In turn, the animals carrying the virus are different in these places. In Chile, this disease is spread by contact with the excrement of long-tailed mouse (Oligoryzomys longicaudatus)What It lives from the south of the Atacama Desert to the ninth region of La Araucanía. The virus does not affect this animal, which reproduces during the warmer seasons, favored by the food available to the species.

Long-tailed mouse of the species O. Longicaudatus.

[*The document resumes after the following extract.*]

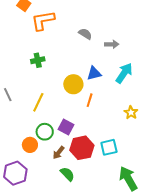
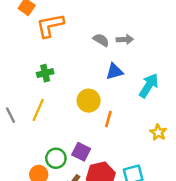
gray arrow: (112, 44) -> (125, 39), moved
blue triangle: (94, 73) -> (114, 71), moved
yellow line: (38, 102) -> (38, 110), moved

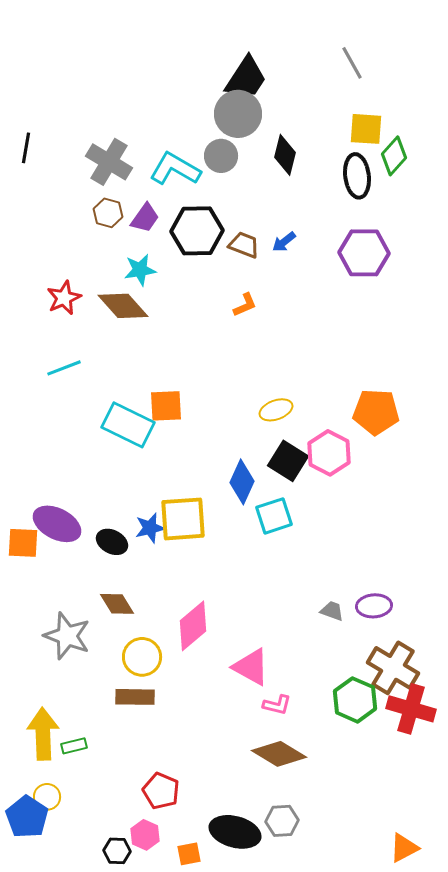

Reference image.

Climate change has led to rising temperatures in Latin America and increased frequency of heat waves over the past decade . Last year, according to data from the Ministry of Health, the “peak” of cases did not occur in February, as is usual, but in April . This change coincides with the prolonged summers that Chile has experienced, according to the study from the University of Bío Bío.

Furthermore, in 2019, the year when the highest number of cases was recorded, the then Undersecretary Paula Daza explained that in the affected regions there could be seen “a considerable increase in the number of rodents in the area, probably the product of a change in precipitation behavior that has resulted in greater flowering of Quila a vegetable which constitutes the main food of the mouse.

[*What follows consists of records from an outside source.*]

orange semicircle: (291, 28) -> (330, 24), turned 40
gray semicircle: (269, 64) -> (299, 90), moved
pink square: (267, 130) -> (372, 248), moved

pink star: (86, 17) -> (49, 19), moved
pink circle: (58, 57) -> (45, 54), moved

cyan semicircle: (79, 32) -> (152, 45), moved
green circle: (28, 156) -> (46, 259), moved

Next pandemic? The unknown link between the Hanta virus and climate change

According to the Economic Commission for Latin America and the Caribbean (ECLAC) climate change would not only expose Chile and the world to rise of hantavirus. This organization warns that 58% of infectious diseases that have affected humanity show that they have been worsen due to certain climatic risks.

According to ECLAC, it is also important to consider that “the health impacts of climate change worsen to the extent that the population faces social, political and economic circumstances that increase their standard of living. vulnerable situation »

“When there is suspicion and any other illness is ruled out, we must refer patients if they are serious to Chillán Hospital,” Gloria explains. The only hospital in the Ñuble region is more than two hours from the rural post, “But here we cannot take blood samples, because we do not have a laboratory to do it,” explains TENS.

Considering that the majority of people seen in this office are for elderly people residing in the municipalities of Recinto and Pinto, vulnerability rates are high . An increase in hantavirus cases would directly affect this population group, according to studies.

Since the first case recorded in Chile dates back to 1995, the the death of the porter in the town of Coyhaique, The Minsal has launched prevention campaigns both among residents of rural communities and vacationers . Regardless, Gloria believes that we are not yet sufficiently aware of the seriousness of this virus. “It’s only when it happens to someone close to us that we talk about it,” he emphasizes.

Human traces: the unknown link between the hanta virus and climate change

The expansion of cities into rural areas would also have a considerable impact on a possible increase in infections. “As there has been a permanent invasion of humans into rural habitats, the probability of encountering the long-tailed mouse is much higher than in subsequent years” explains epidemiologist U. Chile.

Even if the most affected regions coincide with some of the favorite vacation destinations in Chile According to data from the Ministry of Health, the vast majority of annual cases are residents of rural communities and those who work there.

Source: Hantavirus epidemiological update, May 2023. Ministry of Health.

According to the National Institute of Statistics (INE) HE projects that the rural population will increase by almost 25% by 2035, in the regions of Ñuble, La Araucanía and Los Ríos. Precisely, three of the regions most exposed to hantaviruses.

For Cavada, the fact that infections with this virus will increase in the future due to climate change and the population of the regions, It’s an imminent probability, even if “there is still a lack of scientific information in this regard”. According to the expert, at present, “the only way to avoid this virus is to prevent its contagion”. . According to him, in terms of public health, Chile has made good decisions thanks to information campaigns year after year.